Students, teachers and the community are left to wonder what egregious activity she’s been engaged in. Surely to be abruptly put on paid leave – and in the middle of Colorado Student Assessment Program testing – is a sign that immediate action was necessary.
But so far no explanation has been given for the suspension, not even to Hemmen. She joins the community in wondering what she is being accused of.
She has formally requested that any discussions about her with the school board be conducted in public, a strong statement that she has nothing to hide. The school board should follow through with this idea and hold an open hearing on Hemmen’s suspension.
While it seems unlikely that Hemmen’s suspension is simply a budget-cutting maneuver, it very well may have an effect on the district’s finances. Re-1 may be burning up valuable goodwill with the community should it decide to put a mill levy override question on the ballot in the fall.

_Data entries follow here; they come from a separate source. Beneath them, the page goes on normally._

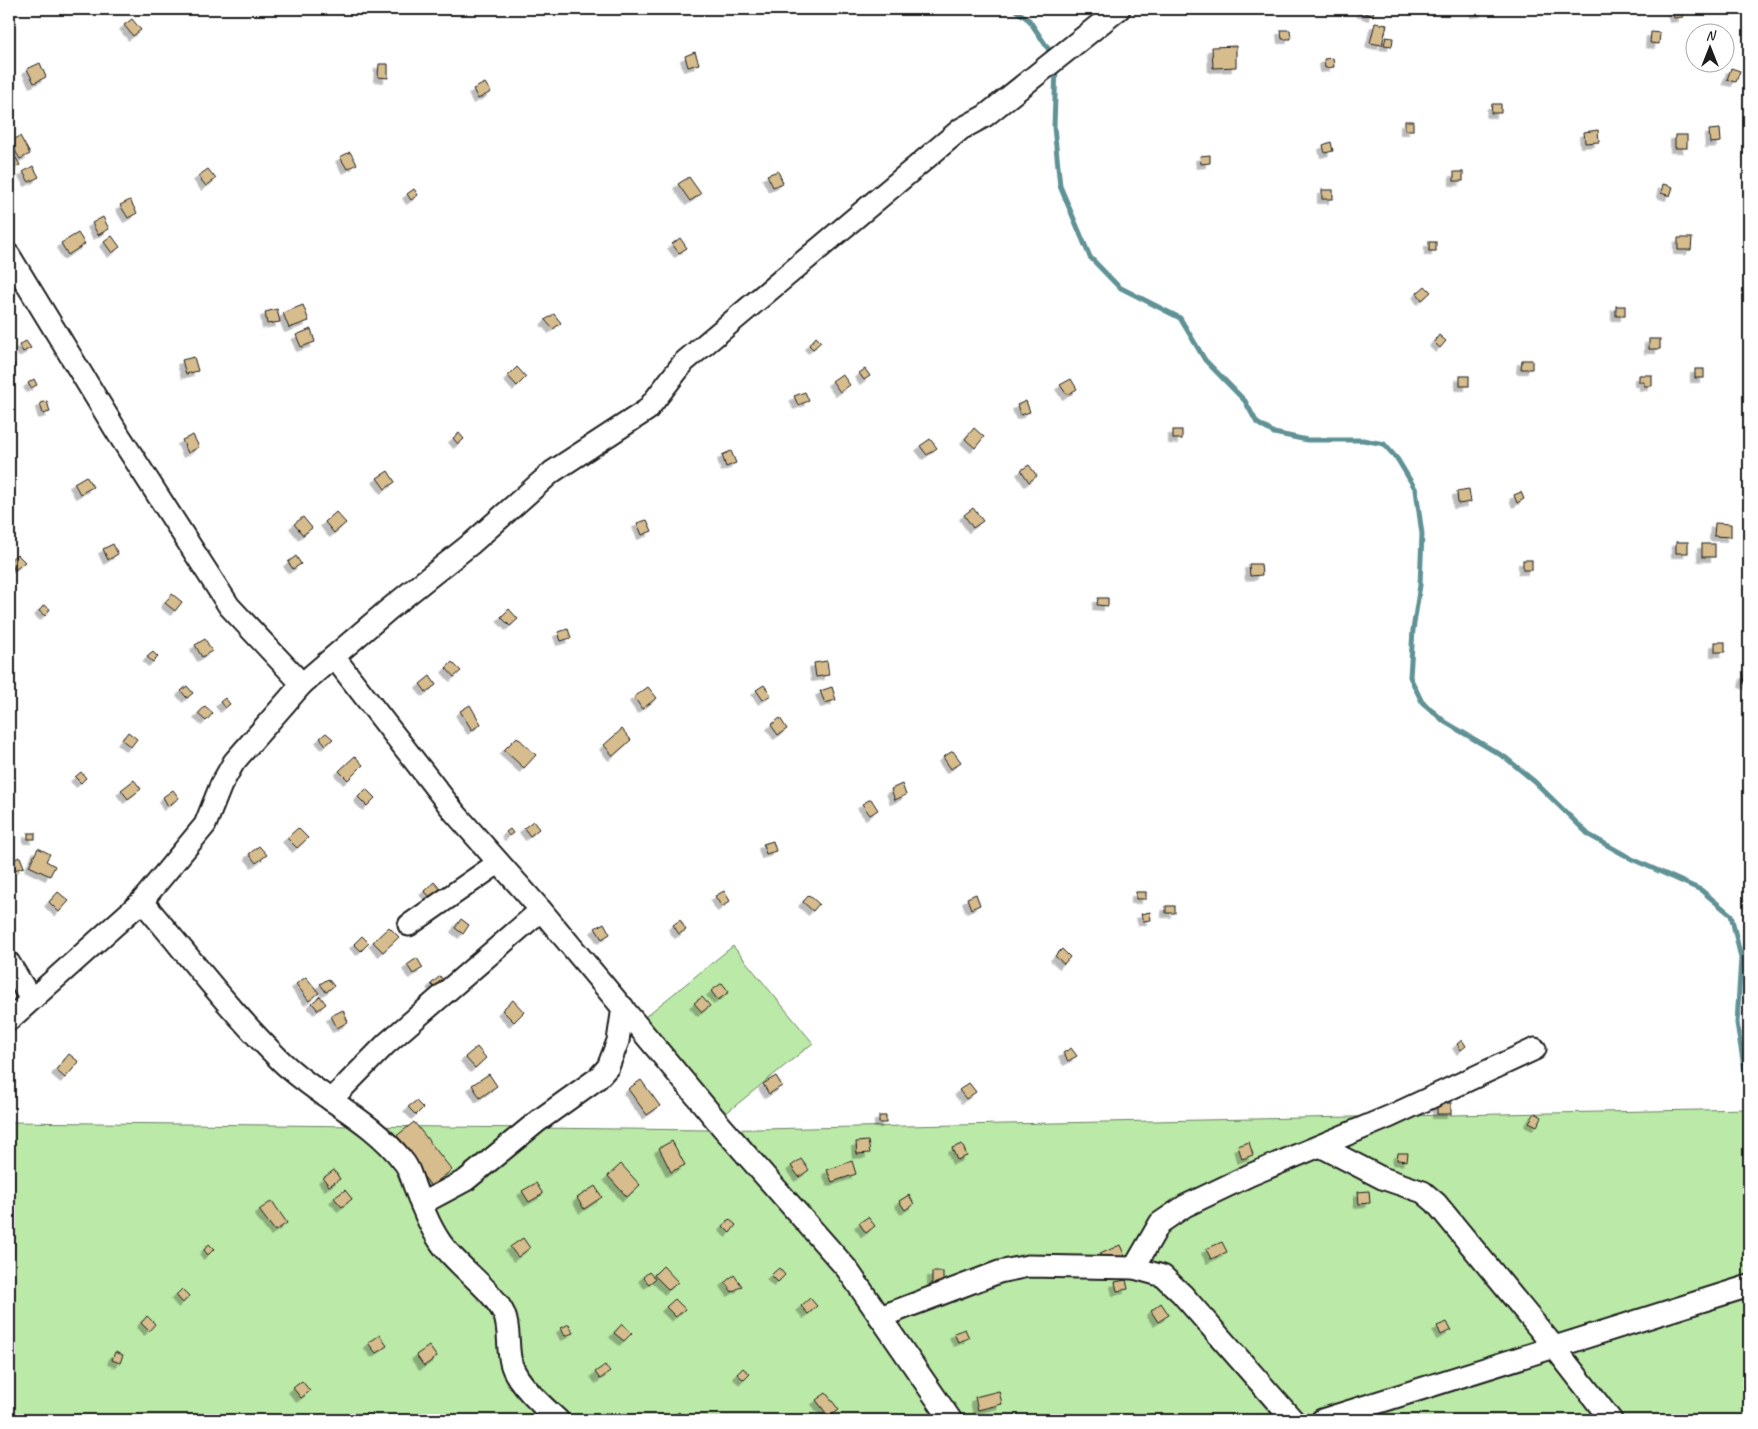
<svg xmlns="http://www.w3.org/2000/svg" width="1758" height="1429" viewBox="0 0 1758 1429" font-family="Caveat,sans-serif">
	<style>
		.green { fill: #bbe9a7; stroke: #6c8262 }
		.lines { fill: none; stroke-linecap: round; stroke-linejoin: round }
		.stream { stroke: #619295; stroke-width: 5 }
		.building { fill: #d7bd8d; stroke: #1c1c1c; filter: url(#shadow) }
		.minor-casing { stroke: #1c1c1c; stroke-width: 25 }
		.minor { stroke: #fff; stroke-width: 21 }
	</style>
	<defs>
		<filter id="shadow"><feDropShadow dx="-4.5" dy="4.5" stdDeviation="0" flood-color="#0004"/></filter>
	</defs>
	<rect width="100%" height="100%" fill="#fff"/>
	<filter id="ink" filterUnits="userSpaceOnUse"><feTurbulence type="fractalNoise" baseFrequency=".02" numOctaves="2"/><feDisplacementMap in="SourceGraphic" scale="10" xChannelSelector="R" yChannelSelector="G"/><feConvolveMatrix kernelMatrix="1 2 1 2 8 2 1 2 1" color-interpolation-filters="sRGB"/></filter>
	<g filter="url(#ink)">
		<!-- green -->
		<g class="green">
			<polygon points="733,946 813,1043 720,1118 641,1020"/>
			<polygon points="1749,1109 1749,1420 9,1420 9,1122 708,1130"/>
		</g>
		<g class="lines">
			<!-- stream -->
			<g class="stream">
				<polyline points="1014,9 1029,20 1053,56"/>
				<polyline points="1056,66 1054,127 1060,186 1090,257 1119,287 1180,318 1205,360 1245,401 1257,423 1274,433 1307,440 1363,440 1384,444 1398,460 1416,490 1422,534 1420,585 1413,630 1410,677 1422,702 1445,722 1506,758 1535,782 1589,835 1632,859 1701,890 1731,915 1741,958 1737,1023 1749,1098"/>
			</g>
		</g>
		<!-- building -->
		<g class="building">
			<polygon points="1362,9 1374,9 1373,16 1361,12"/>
			<polygon points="1474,9 1485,9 1485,12 1475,13"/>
			<polygon points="1672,9 1682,9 1683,17 1674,18"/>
			<polygon points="132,19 141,30 133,36 124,25"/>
			<polygon points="1375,23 1387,25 1382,45 1370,43"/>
			<polygon points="1281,30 1290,30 1291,39 1282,39"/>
			<polygon points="1651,32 1660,33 1659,44 1650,43"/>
			<polygon points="1386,37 1393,38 1392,46 1384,45"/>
			<polygon points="1236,46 1236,67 1213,68 1212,47"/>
			<polygon points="695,52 699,64 688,67 685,56"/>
			<polygon points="1333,58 1334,67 1325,68 1324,59"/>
			<polygon points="40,63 46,77 34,83 27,69"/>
			<polygon points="379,64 388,64 388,78 378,77"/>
			<polygon points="1731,68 1740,71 1736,82 1727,80"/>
			<polygon points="485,83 491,92 478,99 473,89"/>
			<polygon points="1492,104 1501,104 1501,113 1491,113"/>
			<rect x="1405" y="121" width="8" height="9"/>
			<polygon points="1720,129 1721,142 1710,143 1709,130"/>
			<polygon points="1598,130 1599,142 1585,143 1584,132"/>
			<rect x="1675" y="135" width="12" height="13"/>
			<polygon points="20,136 30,154 20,159 10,142"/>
			<polygon points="1331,142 1333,151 1325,153 1323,145"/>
			<polygon points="350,152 357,164 347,169 340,157"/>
			<polygon points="1210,155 1210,163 1201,164 1200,156"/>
			<polygon points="16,158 20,165 12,169 9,163"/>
			<polygon points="33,166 39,177 29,182 23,172"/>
			<polygon points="208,169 216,179 206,186 198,176"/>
			<polygon points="778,171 783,183 773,187 767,175"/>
			<rect x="1454" y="172" width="9" height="9"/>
			<polygon points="689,177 701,194 690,201 678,184"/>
			<polygon points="12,184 16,191 9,197 9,187"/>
			<polygon points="1663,184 1673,187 1670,196 1661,193"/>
			<polygon points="414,189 418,195 411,200 407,194"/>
			<rect x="1322" y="190" width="11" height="9"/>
			<polygon points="130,200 137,213 128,218 120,205"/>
			<polygon points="103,217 109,229 98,235 92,223"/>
			<polygon points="78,233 85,244 68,255 61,243"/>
			<polygon points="112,236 120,247 112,253 104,242"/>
			<polygon points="680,238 687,248 679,253 672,244"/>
			<polygon points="1678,238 1692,238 1691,250 1678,250"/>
			<rect x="1429" y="242" width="7" height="9"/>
			<polygon points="1425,286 1431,292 1422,300 1417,293"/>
			<polygon points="303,305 309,321 289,328 283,313"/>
			<rect x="1616" y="306" width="9" height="10"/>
			<polygon points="277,309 280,322 267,324 265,312"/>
			<polygon points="554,314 561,323 553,329 545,320"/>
			<polygon points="311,329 315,342 301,347 296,335"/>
			<polygon points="1439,335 1446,341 1440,348 1434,342"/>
			<polygon points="816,337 821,342 813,349 809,345"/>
			<rect x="1649" y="339" width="11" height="10"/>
			<polygon points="26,341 31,348 23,352 19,345"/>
			<polygon points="9,355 15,366 9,369"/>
			<polygon points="194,357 198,371 186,374 182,360"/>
			<polygon points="1522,360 1532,360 1532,369 1521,369"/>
			<polygon points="517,367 526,377 517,386 508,376"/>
			<polygon points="865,369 870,376 864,380 859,373"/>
			<rect x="1695" y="369" width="9" height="9"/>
			<polygon points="842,374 850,385 840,392 832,381"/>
			<polygon points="1639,375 1652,375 1652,386 1644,386 1644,382 1639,382"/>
			<rect x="1460" y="376" width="9" height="10"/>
			<polygon points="34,379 37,385 31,388 28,383"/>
			<polygon points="1071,379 1077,389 1067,395 1060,385"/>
			<polygon points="805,392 809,401 798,405 794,396"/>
			<polygon points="47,401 50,412 43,414 40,403"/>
			<polygon points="1026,401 1030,412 1021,415 1017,405"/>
			<polygon points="974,428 984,437 975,448 965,439"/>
			<rect x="1173" y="430" width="9" height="9"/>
			<polygon points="459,433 464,439 458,444 453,438"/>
			<polygon points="193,435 199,447 188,453 182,440"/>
			<polygon points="930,439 937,448 927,455 920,446"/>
			<polygon points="731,451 736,463 726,467 722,455"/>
			<polygon points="1029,465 1037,476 1029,482 1021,470"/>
			<polygon points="388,471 395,482 385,489 377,478"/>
			<polygon points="86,476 93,487 80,494 74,483"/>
			<polygon points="1469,489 1471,502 1458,504 1457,491"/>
			<polygon points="1521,492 1524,499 1517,503 1514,495"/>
			<polygon points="973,508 983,521 973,528 964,515"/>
			<polygon points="336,512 346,523 334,533 325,522"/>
			<polygon points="303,517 312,528 303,535 294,524"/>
			<polygon points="647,520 652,531 642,535 637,523"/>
			<polygon points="1715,523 1731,524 1731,537 1714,536"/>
			<rect x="1676" y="542" width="12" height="11"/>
			<polygon points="113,544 118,554 108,560 103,549"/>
			<rect x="1702" y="544" width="13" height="13"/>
			<polygon points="17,554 25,562 15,570 9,561"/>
			<polygon points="296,556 301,564 293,569 288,562"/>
			<rect x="1523" y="560" width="9" height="10"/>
			<polygon points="1249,564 1261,564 1262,575 1250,576"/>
			<polygon points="172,594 182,602 175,611 165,603"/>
			<polygon points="1098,598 1108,598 1108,606 1097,605"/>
			<polygon points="44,605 50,609 45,616 39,611"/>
			<polygon points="509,609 518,619 510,626 501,617"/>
			<polygon points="568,629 571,638 561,641 558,632"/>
			<polygon points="205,639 212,651 202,657 195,645"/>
			<rect x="1715" y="642" width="10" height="10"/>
			<polygon points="153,652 158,657 153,662 147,657"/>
			<polygon points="827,661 829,675 816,677 814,663"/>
			<polygon points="452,662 461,671 454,677 446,668"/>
			<polygon points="1745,674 1749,675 1749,685 1743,683"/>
			<polygon points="430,676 436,685 426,692 420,684"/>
			<polygon points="764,685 771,695 763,700 756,690"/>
			<polygon points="187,686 193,693 187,698 181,691"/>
			<polygon points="648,687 657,698 642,709 634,697"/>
			<polygon points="832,687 836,700 825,703 820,691"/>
			<polygon points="225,698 230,704 225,708 220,702"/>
			<polygon points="470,705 481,724 472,730 460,711"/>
			<polygon points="205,706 213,713 206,721 198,714"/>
			<polygon points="780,718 787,729 778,735 771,725"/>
			<polygon points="622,729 631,740 613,756 604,745"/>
			<polygon points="128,732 137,739 131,747 122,740"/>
			<polygon points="326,733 333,739 326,745 320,738"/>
			<polygon points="517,737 536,755 524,768 504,750"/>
			<polygon points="953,751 961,762 951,769 943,757"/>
			<polygon points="355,756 363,765 348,780 339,771"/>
			<polygon points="81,772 86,778 81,783 75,777"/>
			<polygon points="134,780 141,789 128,799 121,790"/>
			<polygon points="902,784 906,795 895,800 891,789"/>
			<polygon points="366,789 375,798 367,806 358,797"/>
			<polygon points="173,790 179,798 168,806 163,797"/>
			<polygon points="871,799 878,810 870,815 862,804"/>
			<polygon points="533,821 539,829 530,836 524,828"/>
			<polygon points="13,825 15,838 9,840 9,826"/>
			<polygon points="298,828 308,838 297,848 287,838"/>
			<polygon points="510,829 513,833 509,836 506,832"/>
			<rect x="28" y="833" width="7" height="6"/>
			<polygon points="773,841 776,851 766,854 763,844"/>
			<polygon points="259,846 267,855 256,863 249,854"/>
			<polygon points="38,848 50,854 46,861 55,866 50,876 29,866"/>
			<polygon points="20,857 24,867 11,871 9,861"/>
			<polygon points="434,882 443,892 434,900 424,891"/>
			<polygon points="724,891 730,901 722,907 715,896"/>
			<polygon points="58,892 69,901 59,912 49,902"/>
			<rect x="1136" y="892" width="10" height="7"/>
			<polygon points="976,894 980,905 971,909 967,898"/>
			<polygon points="809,895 819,904 813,911 803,902"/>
			<rect x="1166" y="906" width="9" height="7"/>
			<polygon points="1150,912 1151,920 1143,921 1141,914"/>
			<polygon points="461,919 469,925 463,934 455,928"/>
			<polygon points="680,920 686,930 679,934 673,925"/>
			<polygon points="604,923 610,934 602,939 595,928"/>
			<polygon points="389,927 399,937 383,952 373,942"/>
			<polygon points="362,936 369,943 361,951 354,944"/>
			<polygon points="1062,949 1070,957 1064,964 1055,956"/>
			<polygon points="417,958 423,968 413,974 407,965"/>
			<polygon points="440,976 446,984 438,991 431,984"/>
			<polygon points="306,977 319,993 309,1001 296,984"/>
			<polygon points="328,979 334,986 326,992 320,984"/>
			<polygon points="722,983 729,992 718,1000 711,991"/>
			<polygon points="320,996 326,1004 318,1010 312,1003"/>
			<polygon points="702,997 710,1006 702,1012 694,1003"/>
			<polygon points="513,1000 524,1012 514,1022 502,1010"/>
			<polygon points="343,1010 348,1022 337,1028 331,1016"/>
			<polygon points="1462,1040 1466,1046 1461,1050 1457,1044"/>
			<polygon points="477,1047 486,1058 475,1068 465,1057"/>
			<polygon points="1071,1048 1077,1056 1068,1061 1063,1053"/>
			<polygon points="69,1054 79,1062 65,1078 56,1070"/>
			<polygon points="489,1074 497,1086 480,1098 472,1085"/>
			<polygon points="776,1076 782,1086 769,1094 763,1084"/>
			<polygon points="641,1080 660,1106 647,1115 628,1089"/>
			<polygon points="969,1083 976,1092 966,1099 959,1090"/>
			<polygon points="416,1101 423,1108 416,1115 408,1107"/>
			<rect x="1437" y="1103" width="14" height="11"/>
			<polygon points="1535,1113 1542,1117 1537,1126 1529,1122"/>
			<rect x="879" y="1116" width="7" height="7"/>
			<polygon points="414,1122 452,1170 431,1186 394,1138"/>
			<polygon points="672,1141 685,1165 671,1172 659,1148"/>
			<polygon points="868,1141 870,1153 857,1154 856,1142"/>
			<polygon points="1249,1142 1253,1155 1242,1159 1238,1146"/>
			<polygon points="962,1144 967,1156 957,1160 952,1148"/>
			<polygon points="1398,1153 1408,1153 1407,1161 1397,1160"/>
			<polygon points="801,1159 809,1170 799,1177 791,1166"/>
			<polygon points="852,1161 856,1174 832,1182 827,1170"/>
			<polygon points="621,1164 640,1185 627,1197 608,1176"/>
			<polygon points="334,1170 340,1179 329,1186 323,1178"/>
			<polygon points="536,1183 543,1194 529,1202 522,1191"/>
			<polygon points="595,1186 602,1197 584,1209 577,1198"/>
			<polygon points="345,1190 352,1199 342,1207 334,1198"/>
			<polygon points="1369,1191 1370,1203 1359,1204 1358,1192"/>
			<polygon points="909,1195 914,1204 905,1210 899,1201"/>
			<polygon points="272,1201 287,1223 275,1231 259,1210"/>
			<polygon points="868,1217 875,1226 866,1233 859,1223"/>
			<polygon points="729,1219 736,1225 730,1233 723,1226"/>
			<polygon points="523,1238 530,1248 518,1257 510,1247"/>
			<polygon points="1222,1242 1227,1252 1211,1259 1206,1249"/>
			<polygon points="209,1244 214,1249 208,1255 204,1250"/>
			<polygon points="1120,1245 1126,1259 1106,1268 1100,1254"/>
			<polygon points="663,1266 678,1282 669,1290 654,1275"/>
			<polygon points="779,1268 785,1275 778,1282 771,1275"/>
			<polygon points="649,1272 655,1279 649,1284 643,1277"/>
			<rect x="932" y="1272" width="11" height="12"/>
			<polygon points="734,1275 742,1286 732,1292 725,1282"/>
			<polygon points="1126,1280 1128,1289 1117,1291 1115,1282"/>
			<polygon points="182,1289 189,1296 183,1303 176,1295"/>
			<polygon points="810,1298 817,1306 808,1314 801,1306"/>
			<polygon points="675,1299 685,1309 676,1317 666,1307"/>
			<polygon points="1161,1303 1169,1315 1158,1322 1151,1311"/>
			<polygon points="147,1316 155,1324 149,1331 141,1323"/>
			<polygon points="1447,1322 1451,1330 1441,1335 1437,1326"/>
			<polygon points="569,1324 573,1333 565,1336 561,1328"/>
			<polygon points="622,1324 632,1333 624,1341 614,1333"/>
			<polygon points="965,1329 969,1338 958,1342 954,1333"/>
			<polygon points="380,1335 387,1346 376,1353 368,1343"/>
			<polygon points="429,1346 437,1357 424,1366 416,1355"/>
			<polygon points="115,1352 123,1355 120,1363 112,1360"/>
			<polygon points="605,1365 610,1372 600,1379 595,1372"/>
			<polygon points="743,1368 750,1374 744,1380 737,1374"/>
			<polygon points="302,1381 310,1391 301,1398 293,1388"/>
			<polygon points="999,1391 1002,1404 978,1410 975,1397"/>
			<polygon points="826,1393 839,1410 829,1417 816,1400"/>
			<polygon points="679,1412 684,1420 668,1420 668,1419"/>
		</g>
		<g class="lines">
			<defs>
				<g id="minor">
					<polyline points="9,255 117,432 229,606 302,684"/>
					<polyline points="334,657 455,813 541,910 722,1127 847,1269 951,1420"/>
					<path d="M 142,901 C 188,955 231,1012 281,1061 C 319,1098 370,1118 403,1161 C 409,1167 411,1177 414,1185 C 421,1204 429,1226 441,1243 C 457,1266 493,1290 504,1314 C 511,1330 506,1349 512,1366 C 518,1384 544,1407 558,1420"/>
					<polyline points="409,925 498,863"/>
					<polyline points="9,963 31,999"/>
					<polyline points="9,1020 142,901 205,825 221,785 234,762 302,684 388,610 472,543 552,472 647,410 684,362 961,129 985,116 1119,9"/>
					<polyline points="331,1100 386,1044 541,910"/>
					<polyline points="1322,1147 1382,1178 1423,1192 1436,1203 1555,1348 1611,1420"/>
					<polyline points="421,1204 466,1180 538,1121 598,1078 608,1067 618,1041 623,1007"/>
					<polyline points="1134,1268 1160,1223 1185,1206 1250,1175 1391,1116 1535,1049"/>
					<polyline points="880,1317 999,1272 1028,1266 1134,1268 1163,1276 1182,1294 1293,1420"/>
					<polyline points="1322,1420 1749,1286"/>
				</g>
			</defs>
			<!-- minor casing -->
			<use href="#minor" class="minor-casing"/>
			<!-- minor -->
			<use href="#minor" class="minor"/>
		</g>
	</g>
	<!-- margin -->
	<rect width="1758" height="1429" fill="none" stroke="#fff" stroke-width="30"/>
	<rect x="15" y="15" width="1728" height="1399" fill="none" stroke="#1c1c1c" stroke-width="2" filter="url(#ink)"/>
	<!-- north arrow -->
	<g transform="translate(1710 48)"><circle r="24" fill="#ffffff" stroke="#a4a4a4"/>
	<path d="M0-4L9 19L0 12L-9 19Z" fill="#1c1c1c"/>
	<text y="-8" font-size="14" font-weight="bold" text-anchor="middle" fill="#1c1c1c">N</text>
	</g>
</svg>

The Post Independent has received a flood of letters from flabbergasted citizens all in support of Hemmen and her years of success at GSES. As perhaps the exception that proves the rule, the paper has received one phone call from a parent concerned about Hemmen’s performance.
It is certainly possible that Hemmen has been both the principal who is deeply revered by the community and the principal who’s done something warranting suspension.
But at this point, the community is wondering what’s going on. Without knowing the reason for the suspension, the community is restricted to expressing its support for Hemmen and commenting on how poorly the situation is being handled. It’s the cloak-and-dagger approach that is rubbing people the wrong way.
Letter-writing parents aren’t the only ones upset. To have a principal pulled from school and ordered to have no contact with teachers or staff and to keep off school grounds is going to be distracting, at the least, to teachers and students.
The situation is markedly different from that of Rifle Middle School Principal Shane Bostic. While he also garnered strong community support, he was given notice that district officials have recommended that his contract not be renewed. This is part of life when working for a school district. He will be able to finish out the school year even if the district decides not to renew his contract.
But Bostic has been told what he’s up against. Hemmen and the GSES community should be afforded the same courtesy with an open hearing explaining the reasons behind the suspension.